▶ **THE TASK**:
Where the line containing "exposure_s: 1/64" appears, begin retyping; continue exactly through the final line of the data. Omit every picture.

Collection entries
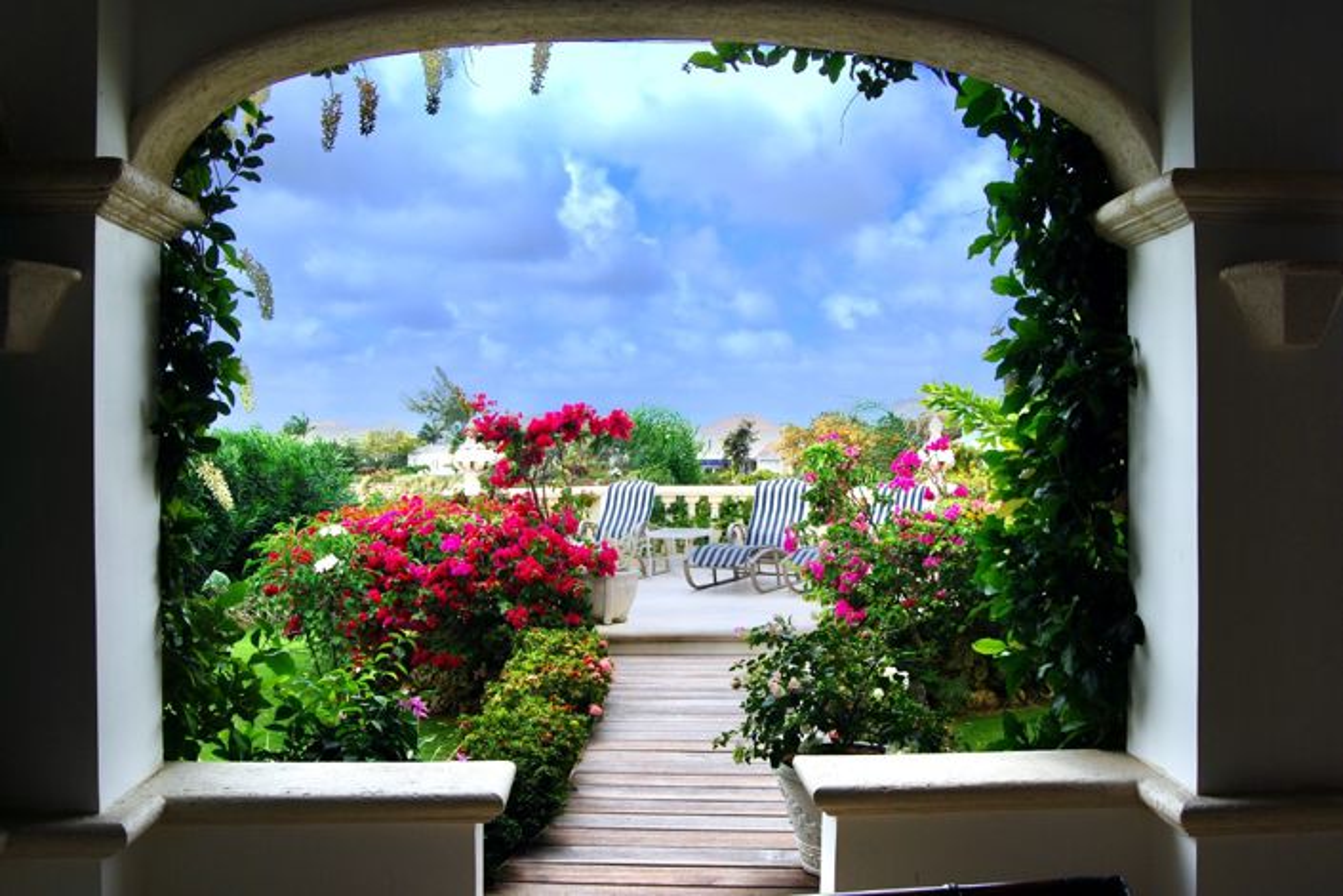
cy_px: 448
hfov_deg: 55.1
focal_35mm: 34
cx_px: 672
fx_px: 1287
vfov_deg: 38.4
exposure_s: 1/160
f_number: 8
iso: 100
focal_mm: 23
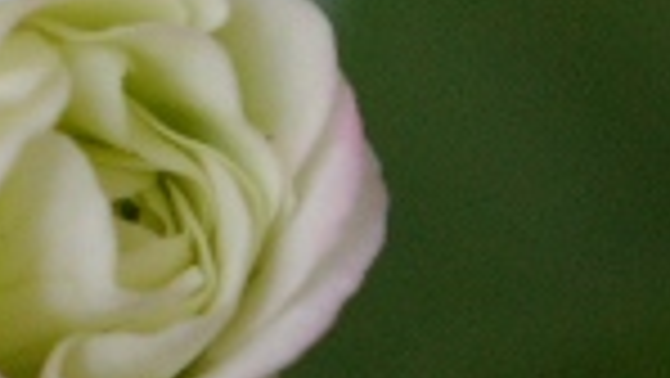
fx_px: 8226
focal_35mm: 463
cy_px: 144
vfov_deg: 2.6
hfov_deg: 4.6
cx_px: -295
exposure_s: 1/125
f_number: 8
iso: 800
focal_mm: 55
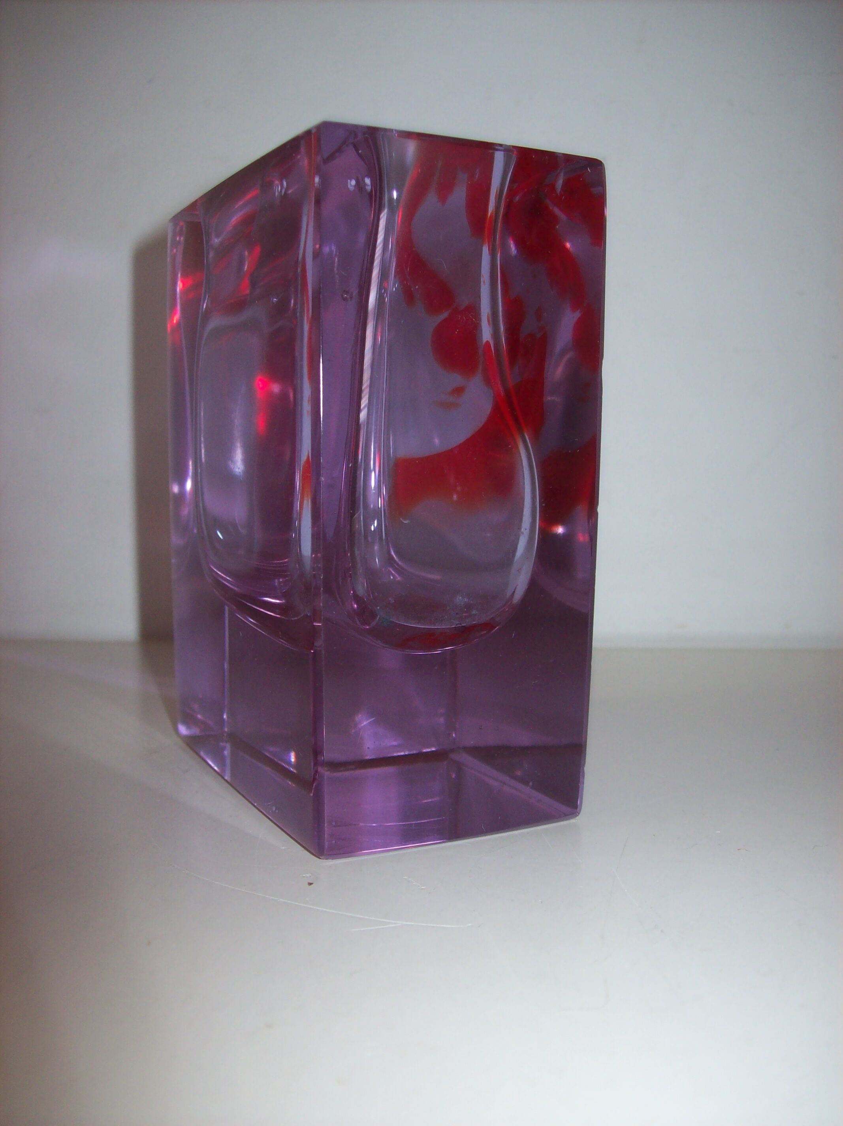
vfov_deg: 51.4
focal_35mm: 36
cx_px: 422
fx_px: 1170
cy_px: 563
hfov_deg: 39.6
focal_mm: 6
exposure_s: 1/64
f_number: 2.7
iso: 80
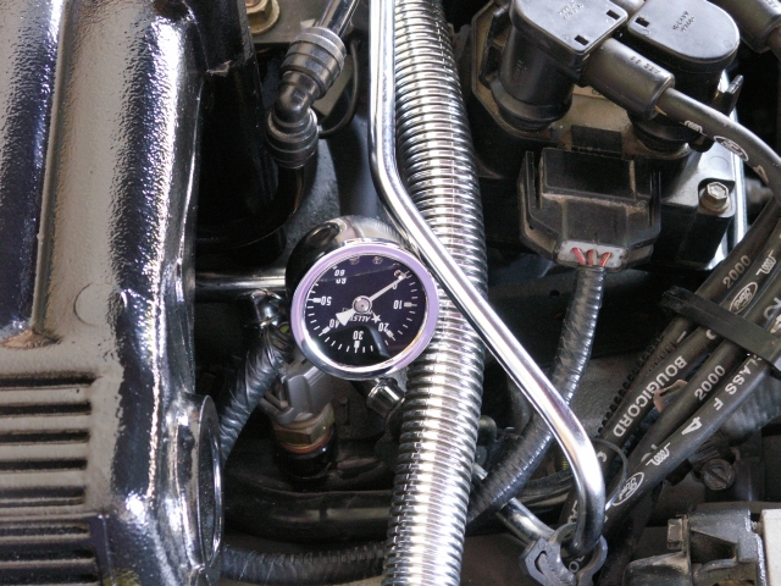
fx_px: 2595
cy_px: 293
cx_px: 390
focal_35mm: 115
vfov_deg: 12.9
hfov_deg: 17.1
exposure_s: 1/5
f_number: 4
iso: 160
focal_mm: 18.82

▶ **ANSWER AREA**:
exposure_s: 1/64
f_number: 2.7
iso: 80
fx_px: 2595
cy_px: 293
cx_px: 390
focal_35mm: 115
vfov_deg: 12.9
hfov_deg: 17.1
exposure_s: 1/5
f_number: 4
iso: 160
focal_mm: 18.82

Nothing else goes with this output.